REQUIREMENT:
Pictures should be left out when the listing below is repeated word for word.

SOURCE MATERIAL:
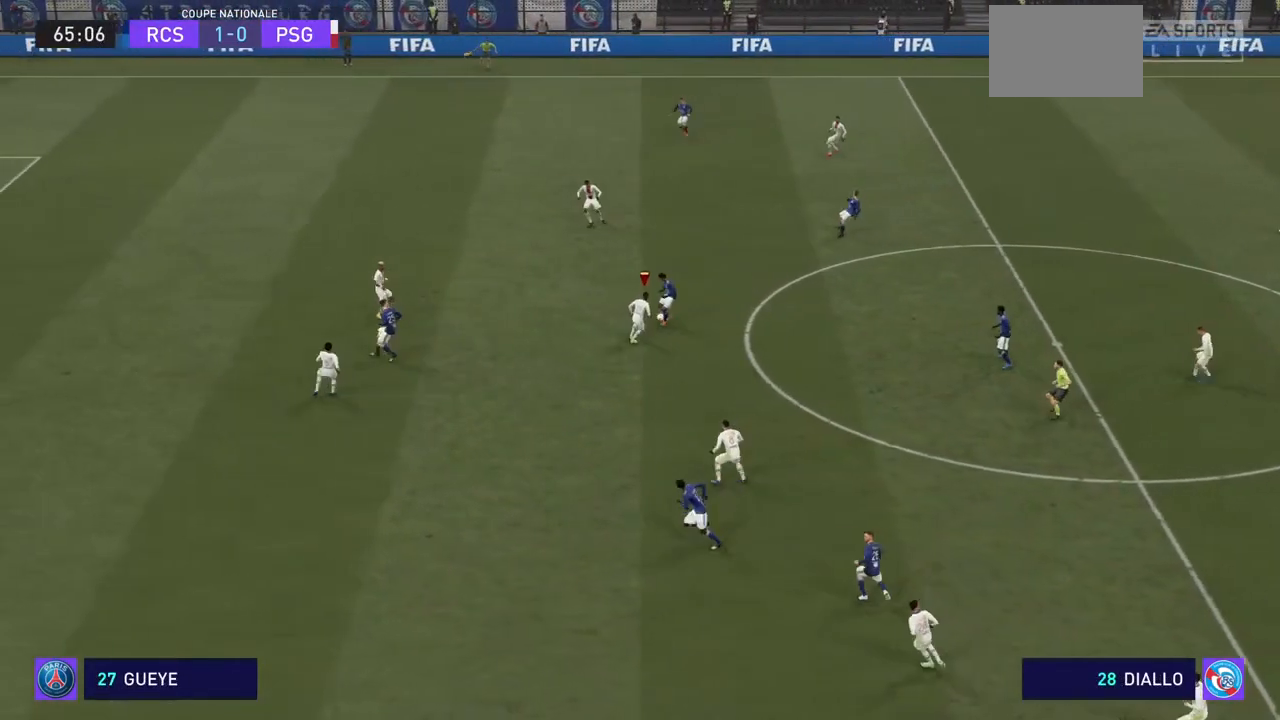
{"buttons": ["CROSS", "R2"], "left_stick": "up-right", "right_stick": "center", "events": []}
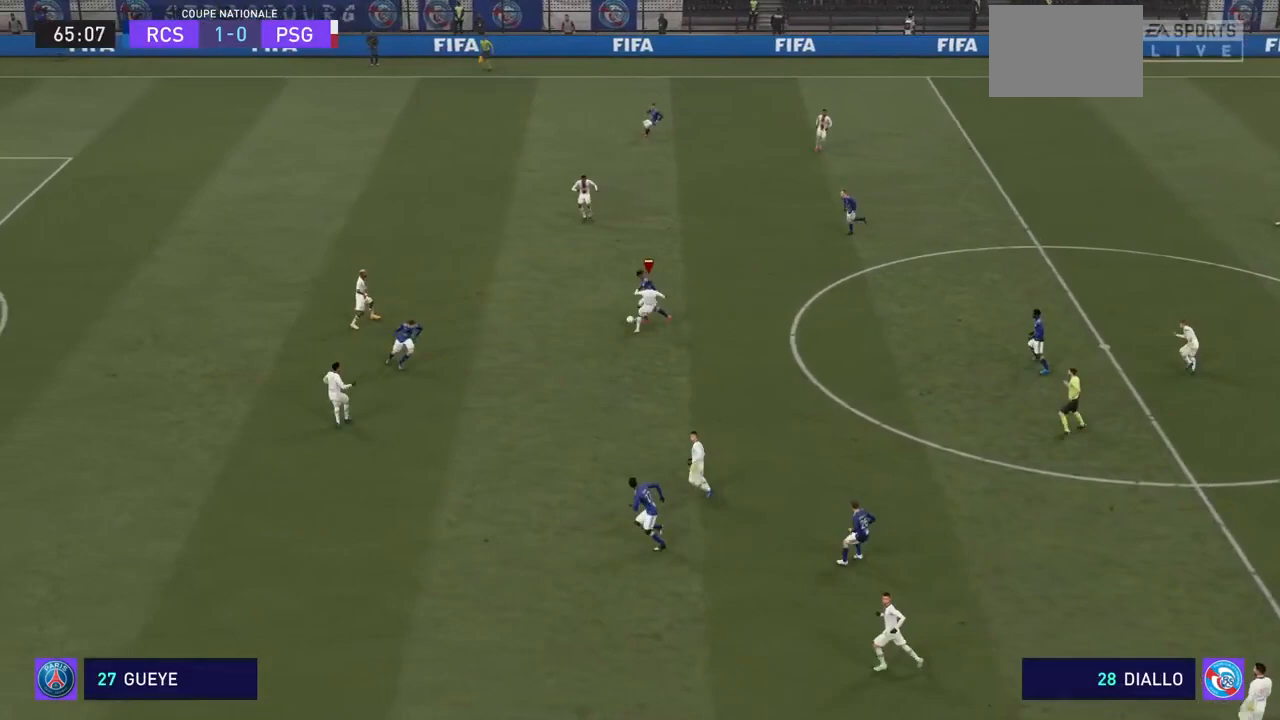
{"buttons": ["CROSS", "R2"], "left_stick": "up-right", "right_stick": "center", "events": []}
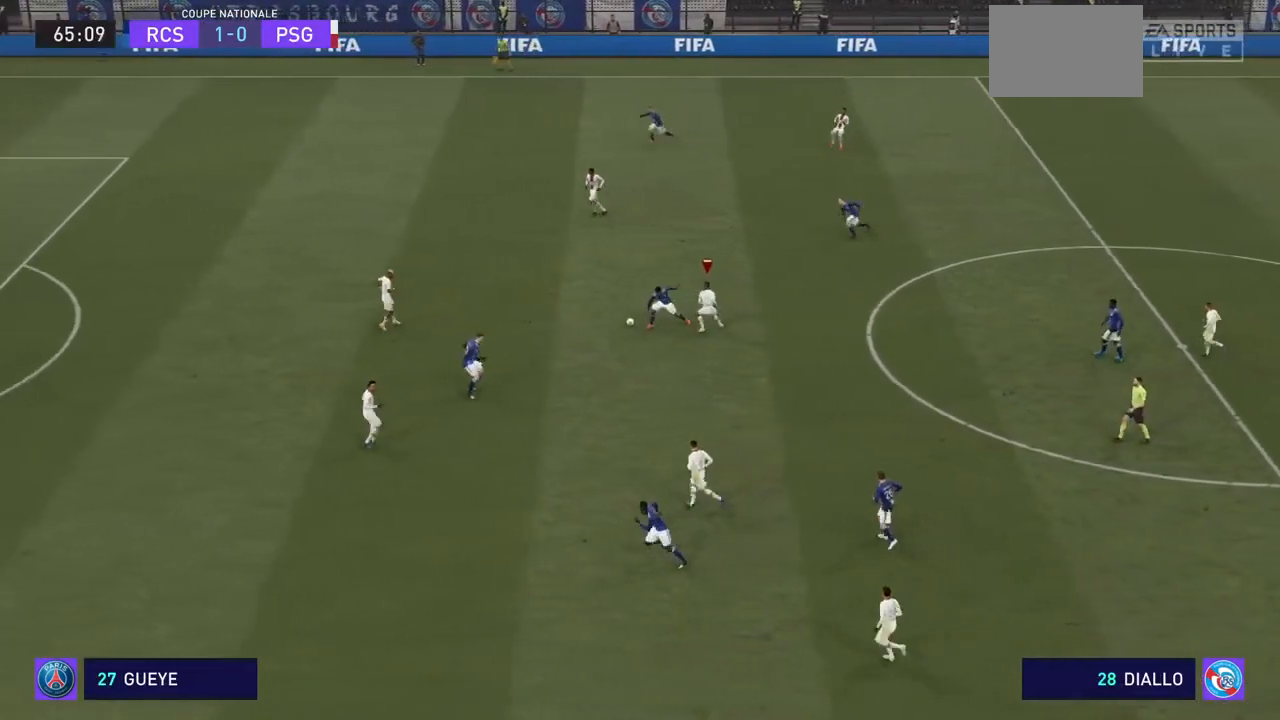
{"buttons": ["CROSS", "R2"], "left_stick": "up-right", "right_stick": "center", "events": []}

SOLUTION TO THE PROBLEM:
{"buttons": ["CROSS", "R2"], "left_stick": "up-right", "right_stick": "center", "events": []}
{"buttons": ["CROSS", "R2"], "left_stick": "up-right", "right_stick": "center", "events": []}
{"buttons": ["CROSS", "R2"], "left_stick": "up-right", "right_stick": "center", "events": []}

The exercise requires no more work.